# Work to complete
Continue the article on the rise of the cognitive bank from where it stops.

BEGIN Document section

Rise of the ‘cognitive bank’

SPONSORED BY IBM

Banks have faced numerous challenges over the last decade in the hunt for both efficiency and a customer experience that meets fast-evolving expectations in the digital age. The coronavirus pandemic has accelerated the need for banks to transform. Achieving this kind of speed and agility is tough in legacy operations.

Often banks will appoint a chief transformation or chief digital officer who will work across the organisation to improve service and overall customer experience. They will tend to take a customer journey approach to, for example, opening an account, understanding the customer painpoints, and then working out how to make it better through the use of technology.

On the face of it, banking apps and websites have made significant strides. A loan can often now be approved in hours, instead of weeks, and digital onboarding of customers can be completed in minutes. But the systems that underpin them are up to 40 years old and are expensive and time consuming to change.

“Every established bank has transformed their processes, but there is a limit to how far they can go with their existing technology,” says Simon Ward, lead partner in the Global Thought Machine Practice at IBM.

“Before COVID-19, established banks were thinking about how they could get to anything near the agility and customer experience of their neo rivals. The pandemic has intensified the desire for transformation and cost efficiency. Previously, a small number of banks were thinking about radical transformation, now many more of them are and they’re speeding up.”

What they are accelerating towards is the next generation of banking platforms. Built on cloud-native technology, they’re faster and cheaper to build and operate, but remain secure. They’re also open by design and therefore able to connect easily to other companies and service providers.

END Document section
BEGIN Dataset content

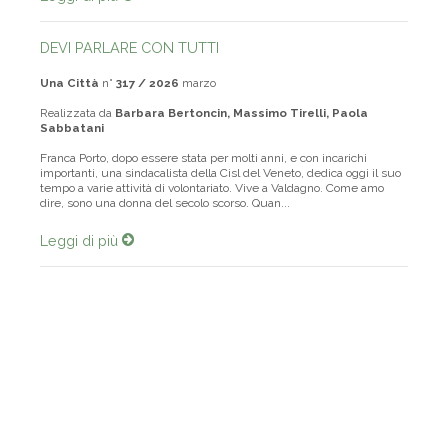
DEVI PARLARE CON TUTTI
Una Città
n°
317 / 2026
marzo
Realizzata da
Barbara Bertoncin, Massimo Tirelli, Paola
Sabbatani
Franca Porto, dopo essere stata per molti anni, e con incarichi
importanti, una sindacalista della Cisl del Veneto, dedica oggi il suo
tempo a varie attività di volontariato. Vive a Valdagno. Come amo
dire, sono una donna del secolo scorso. Quan...
Leggi di più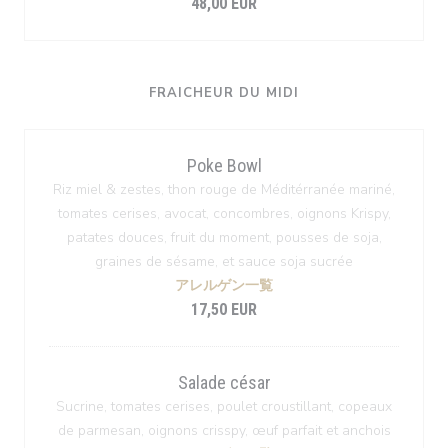
48,00 EUR
FRAICHEUR DU MIDI
Poke Bowl
Riz miel & zestes, thon rouge de Méditérranée mariné,
tomates cerises, avocat, concombres, oignons Krispy,
patates douces, fruit du moment, pousses de soja,
graines de sésame, et sauce soja sucrée
アレルゲン一覧
17,50 EUR
Salade césar
Sucrine, tomates cerises, poulet croustillant, copeaux
de parmesan, oignons crisspy, œuf parfait et anchois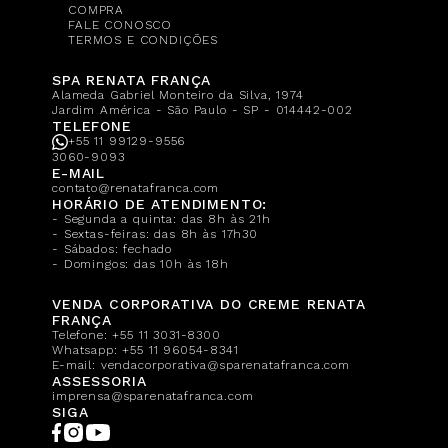
COMPRA
FALE CONOSCO
TERMOS E CONDIÇÕES
SPA RENATA FRANÇA
Alameda Gabriel Monteiro da Silva, 1974
Jardim América - São Paulo - SP - 014442-002
TELEFONE
+55 11 99129-9556
3060-9093
E-MAIL
contato@renatafranca.com
HORÁRIO DE ATENDIMENTO:
- Segunda a quinta: das 8h às 21h
- Sextas-feiras: das 8h às 17h30
- Sábados: fechado
- Domingos: das 10h às 18h
VENDA CORPORATIVA DO CREME RENATA
FRANÇA
Telefone:
+55 11 3031-8300
Whatsapp:
+55 11 96054-8341
E-mail:
vendacorporativa@sparenatafranca.com
ASSESSORIA
imprensa@sparenatafranca.com
SIGA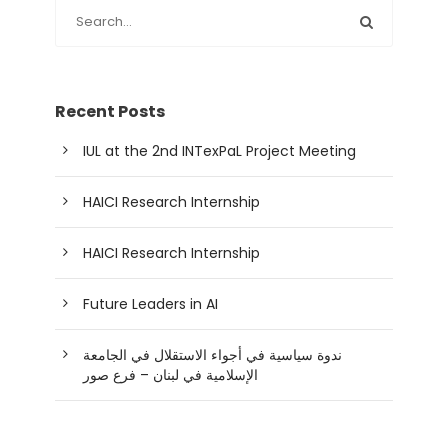
Recent Posts
IUL at the 2nd INTexPaL Project Meeting
HAICI Research Internship
HAICI Research Internship
Future Leaders in AI
ندوة سياسية في أجواء الاستقلال في الجامعة
الإسلامية في لبنان – فرع صور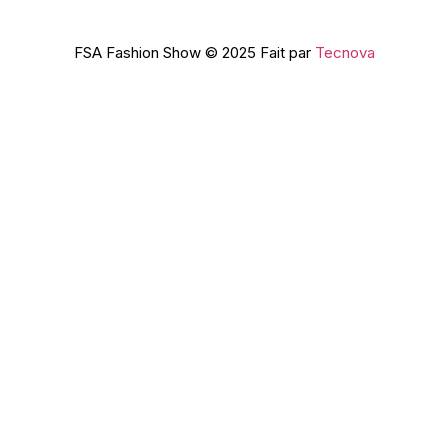
FSA Fashion Show © 2025 Fait par
Tecnova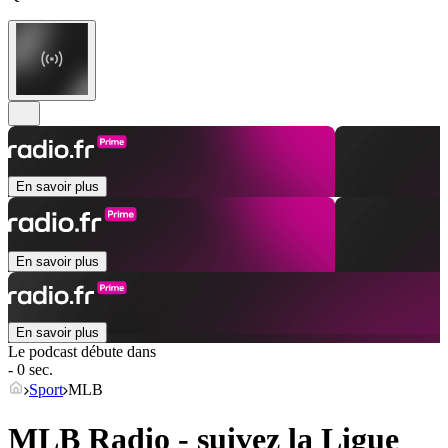
En savoir plus
En savoir plus
En savoir plus
Le podcast débute dans
- 0 sec.
Sport
MLB
MLB Radio - suivez la Ligue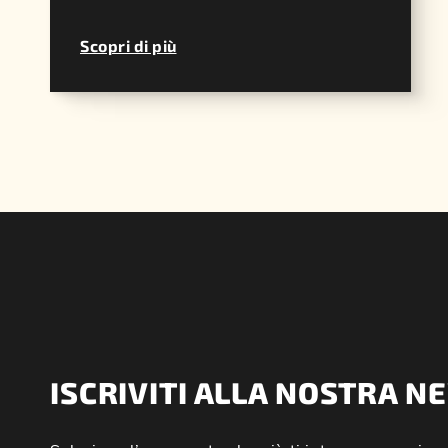
Scopri di più
ISCRIVITI ALLA NOSTRA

END Dataset content

# The answer
These new systems are based on hybrid cloud infrastructure, easing the flow of  data and allowing the use of artificial intelligence (AI). IBM believes these cognitive banks, which infuse AI throughout all their operations and processes, are the future of banking.

“Banks will become more like software companies,” says Ward. “They will have engineers and data scientists. People will spend less time doing clerical activities, freeing them up to focus on helping customers with complex financial transactions. When you contact your bank, you will talk to a virtual agent which will be powered by AI and only if your query falls out of certain boundaries will you be connected to a human agent.

IBM believes these cognitive banks, which infuse AI throughout all their operations and processes, are the future of banking

“The AI will monitor regulation changes and then relay exactly what changes are needed to the bank’s processes. Cognitive banks will use biometrics in onboarding, so they know who is on the phone without having to authenticate in the traditional ways.”

IBM helps clients transform into cognitive banks in three ways. Firstly, IBM is the only organisation with a secure financial services cloud, allowing banks the benefits of public cloud, but with controls that mean they can feel confident their data is secure. Secondly, the company has substantial depth and breadth of skills to support banking transformations. And finally, IBM partners with an ecosystem of companies that develop key cloud-based software applications, which further assist banks in their transformation.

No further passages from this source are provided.